Pictures stay out of the output. Return exactly the lines below from the one with "- Они также могу" down to the one with "обладая практическим опытом работы с", both included, and nothing more.

┌─ EXTRACTED RECORDS

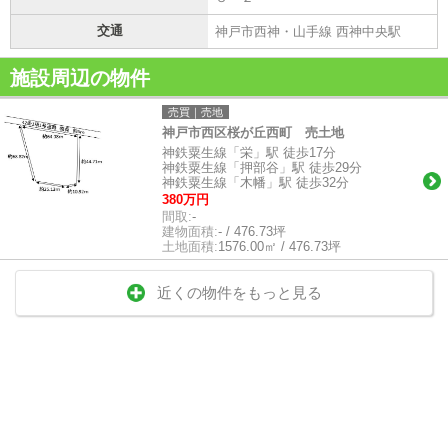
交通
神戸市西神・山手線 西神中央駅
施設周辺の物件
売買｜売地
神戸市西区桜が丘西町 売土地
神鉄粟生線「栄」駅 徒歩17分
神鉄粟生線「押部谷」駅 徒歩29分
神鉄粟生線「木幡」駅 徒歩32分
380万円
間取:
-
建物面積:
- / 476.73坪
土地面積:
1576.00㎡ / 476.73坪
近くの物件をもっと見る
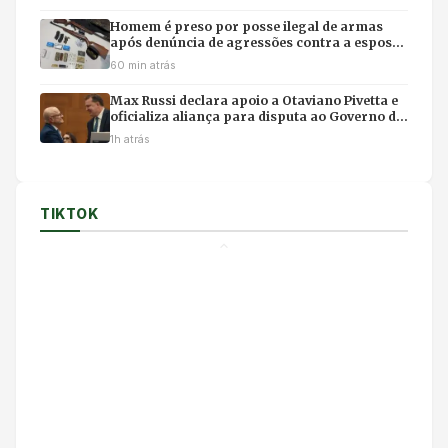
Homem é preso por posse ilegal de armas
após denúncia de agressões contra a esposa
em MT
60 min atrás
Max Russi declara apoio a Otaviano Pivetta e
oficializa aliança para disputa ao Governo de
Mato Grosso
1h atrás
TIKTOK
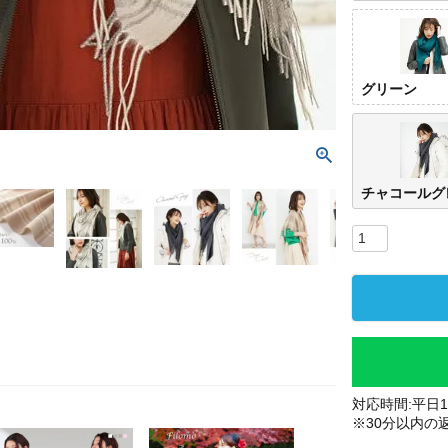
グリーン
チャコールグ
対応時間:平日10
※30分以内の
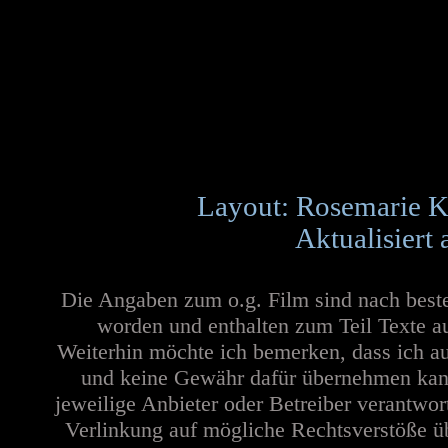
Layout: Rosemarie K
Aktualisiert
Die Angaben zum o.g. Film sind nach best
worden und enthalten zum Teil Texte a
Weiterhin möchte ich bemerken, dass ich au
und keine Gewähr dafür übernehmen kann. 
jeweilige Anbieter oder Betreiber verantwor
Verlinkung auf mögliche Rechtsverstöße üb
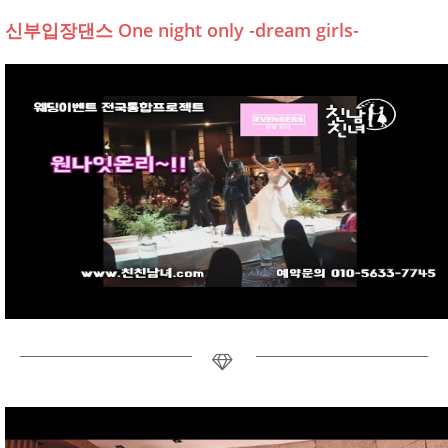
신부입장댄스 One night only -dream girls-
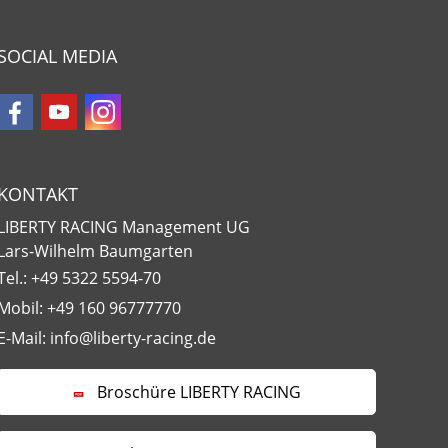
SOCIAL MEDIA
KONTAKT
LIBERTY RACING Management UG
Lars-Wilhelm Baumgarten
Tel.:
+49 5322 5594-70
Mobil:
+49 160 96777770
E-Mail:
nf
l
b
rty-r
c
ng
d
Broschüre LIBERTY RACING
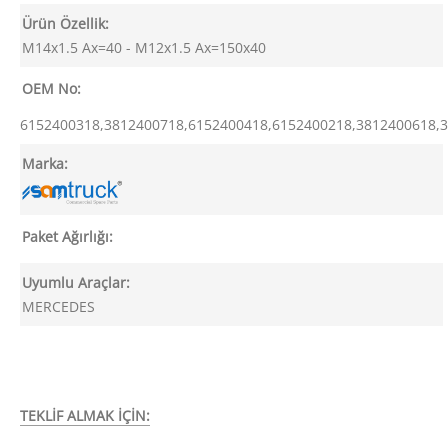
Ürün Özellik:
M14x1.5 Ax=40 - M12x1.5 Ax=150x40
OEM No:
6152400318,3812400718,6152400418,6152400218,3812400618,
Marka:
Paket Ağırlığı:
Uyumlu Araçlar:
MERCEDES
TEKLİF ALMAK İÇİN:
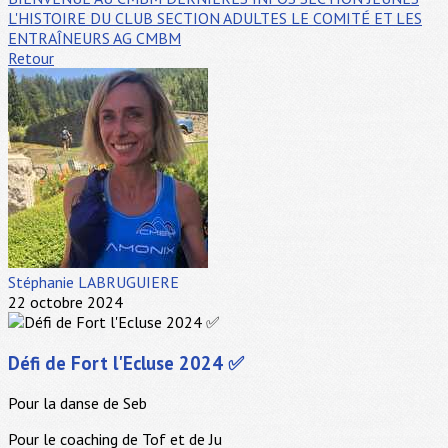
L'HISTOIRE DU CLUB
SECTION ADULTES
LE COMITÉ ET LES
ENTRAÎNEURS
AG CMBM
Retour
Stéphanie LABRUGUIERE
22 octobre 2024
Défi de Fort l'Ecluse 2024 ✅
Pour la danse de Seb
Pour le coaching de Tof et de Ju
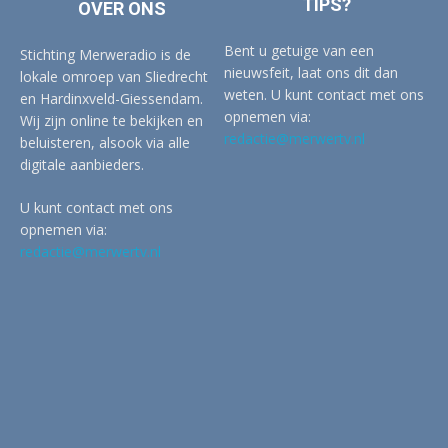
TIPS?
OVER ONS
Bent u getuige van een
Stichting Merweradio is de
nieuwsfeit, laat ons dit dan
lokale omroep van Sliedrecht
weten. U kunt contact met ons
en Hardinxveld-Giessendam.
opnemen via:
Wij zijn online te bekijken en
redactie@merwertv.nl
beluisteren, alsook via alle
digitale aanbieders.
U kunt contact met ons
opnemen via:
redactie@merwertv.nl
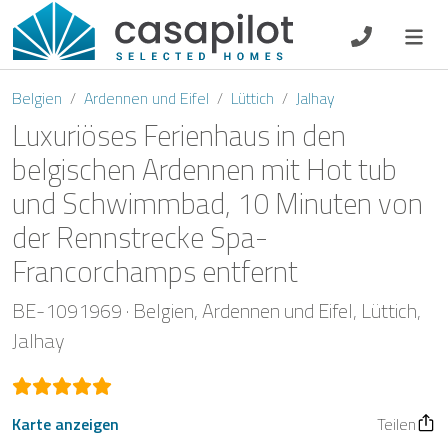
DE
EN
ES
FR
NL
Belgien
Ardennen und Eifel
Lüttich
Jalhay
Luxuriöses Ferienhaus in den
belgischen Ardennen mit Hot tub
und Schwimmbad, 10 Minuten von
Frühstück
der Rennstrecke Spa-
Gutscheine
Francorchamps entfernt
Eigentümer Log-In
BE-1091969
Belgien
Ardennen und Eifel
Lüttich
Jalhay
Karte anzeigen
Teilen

└─
┌─ EXTRACTED RECORDS

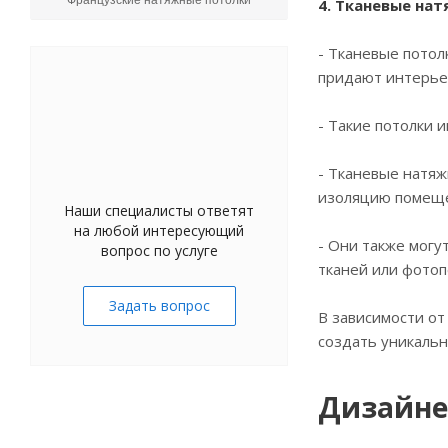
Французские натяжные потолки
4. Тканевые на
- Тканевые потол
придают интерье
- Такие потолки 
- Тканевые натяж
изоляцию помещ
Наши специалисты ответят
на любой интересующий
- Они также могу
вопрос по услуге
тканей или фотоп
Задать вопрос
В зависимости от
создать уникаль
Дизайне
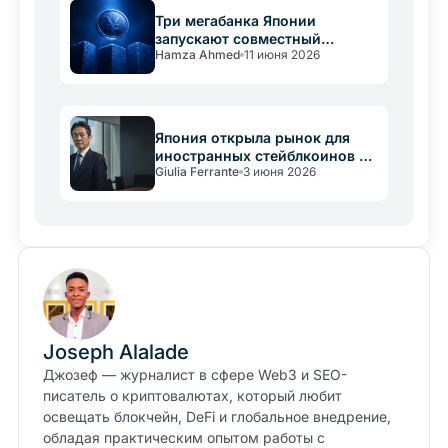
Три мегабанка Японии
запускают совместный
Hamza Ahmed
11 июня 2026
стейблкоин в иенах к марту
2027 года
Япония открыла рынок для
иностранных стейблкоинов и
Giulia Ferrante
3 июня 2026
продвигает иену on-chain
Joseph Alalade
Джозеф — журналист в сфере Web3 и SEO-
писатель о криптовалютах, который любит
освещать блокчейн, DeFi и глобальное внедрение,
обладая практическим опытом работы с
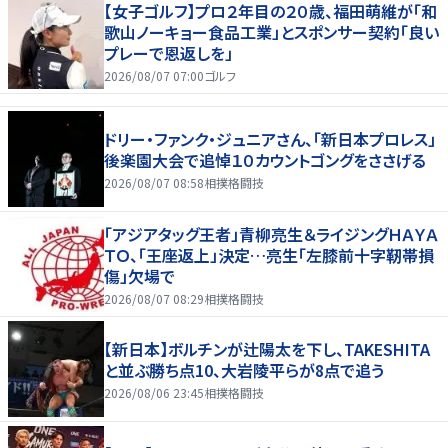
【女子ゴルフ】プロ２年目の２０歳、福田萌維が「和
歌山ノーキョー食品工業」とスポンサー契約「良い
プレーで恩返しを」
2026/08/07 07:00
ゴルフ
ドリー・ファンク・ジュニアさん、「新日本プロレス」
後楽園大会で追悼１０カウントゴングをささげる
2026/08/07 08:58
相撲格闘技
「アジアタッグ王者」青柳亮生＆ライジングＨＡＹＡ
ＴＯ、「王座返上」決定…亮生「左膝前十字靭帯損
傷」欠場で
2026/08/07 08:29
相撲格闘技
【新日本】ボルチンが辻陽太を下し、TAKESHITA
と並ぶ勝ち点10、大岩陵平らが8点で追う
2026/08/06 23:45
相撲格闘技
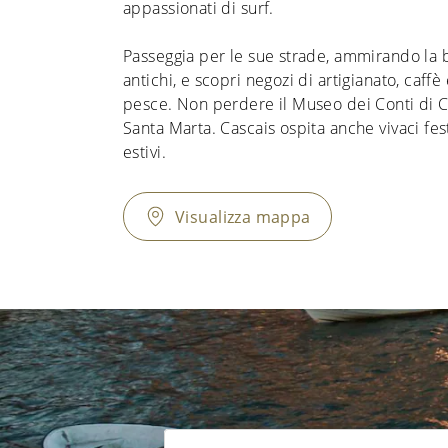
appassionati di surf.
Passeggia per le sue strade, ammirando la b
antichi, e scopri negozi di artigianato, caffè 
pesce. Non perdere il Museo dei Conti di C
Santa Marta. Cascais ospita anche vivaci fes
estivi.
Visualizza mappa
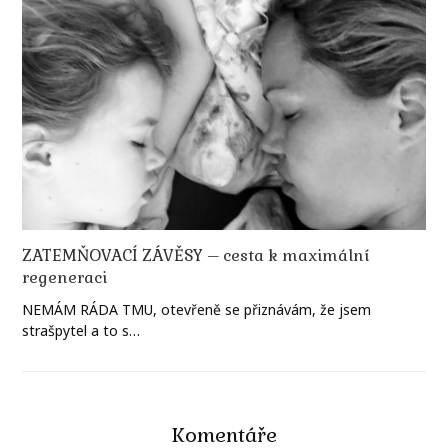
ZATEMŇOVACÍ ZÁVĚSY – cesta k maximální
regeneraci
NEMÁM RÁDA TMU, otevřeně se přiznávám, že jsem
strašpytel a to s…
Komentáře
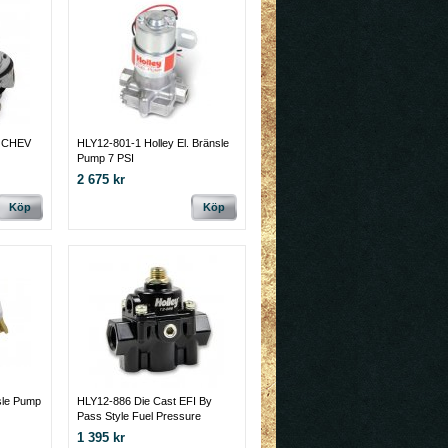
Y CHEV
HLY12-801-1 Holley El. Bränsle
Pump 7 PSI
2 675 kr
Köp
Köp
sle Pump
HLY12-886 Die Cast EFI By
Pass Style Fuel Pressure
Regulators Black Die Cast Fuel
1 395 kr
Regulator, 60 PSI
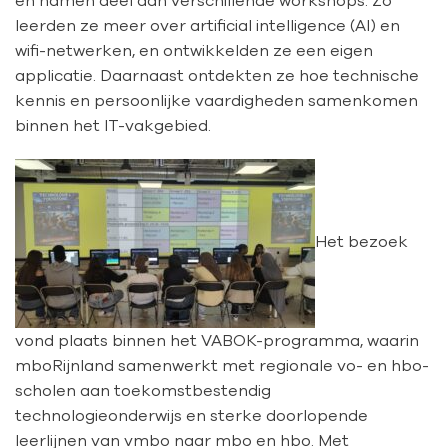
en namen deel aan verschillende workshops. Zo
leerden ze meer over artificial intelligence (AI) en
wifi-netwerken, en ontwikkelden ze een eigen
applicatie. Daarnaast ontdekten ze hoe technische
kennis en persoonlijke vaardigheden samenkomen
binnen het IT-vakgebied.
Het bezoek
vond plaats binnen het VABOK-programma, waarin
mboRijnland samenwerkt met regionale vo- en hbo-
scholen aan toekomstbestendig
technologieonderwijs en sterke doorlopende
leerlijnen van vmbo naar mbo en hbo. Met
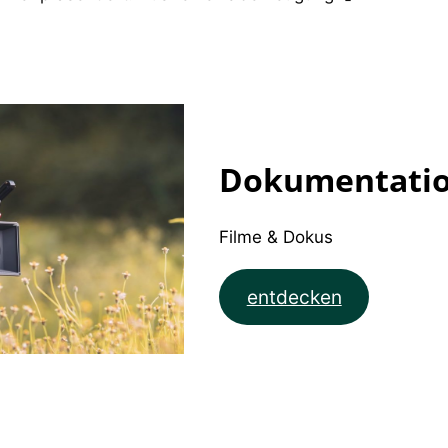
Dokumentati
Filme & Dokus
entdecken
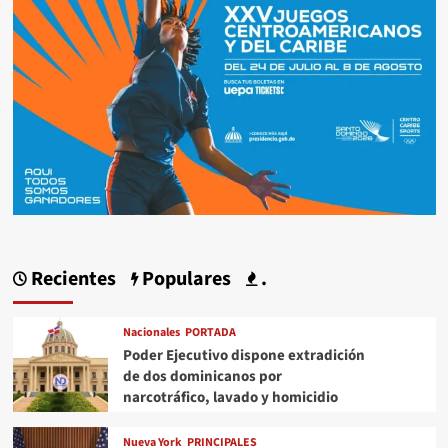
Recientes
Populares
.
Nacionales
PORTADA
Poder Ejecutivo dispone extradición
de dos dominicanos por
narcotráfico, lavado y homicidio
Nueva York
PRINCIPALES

└─

— THE COMPLETED TASK —
- Они также могу
вопрос по услуге
тканей или фотоп
Задать вопрос
В зависимости от
создать уникаль
Дизайне
Три мегабанка Японии
запускают совместный
Hamza Ahmed
11 июня 2026
стейблкоин в иенах к марту
2027 года
Япония открыла рынок для
иностранных стейблкоинов и
Giulia Ferrante
3 июня 2026
продвигает иену on-chain
Joseph Alalade
Джозеф — журналист в сфере Web3 и SEO-
писатель о криптовалютах, который любит
освещать блокчейн, DeFi и глобальное внедрение,
обладая практическим опытом работы с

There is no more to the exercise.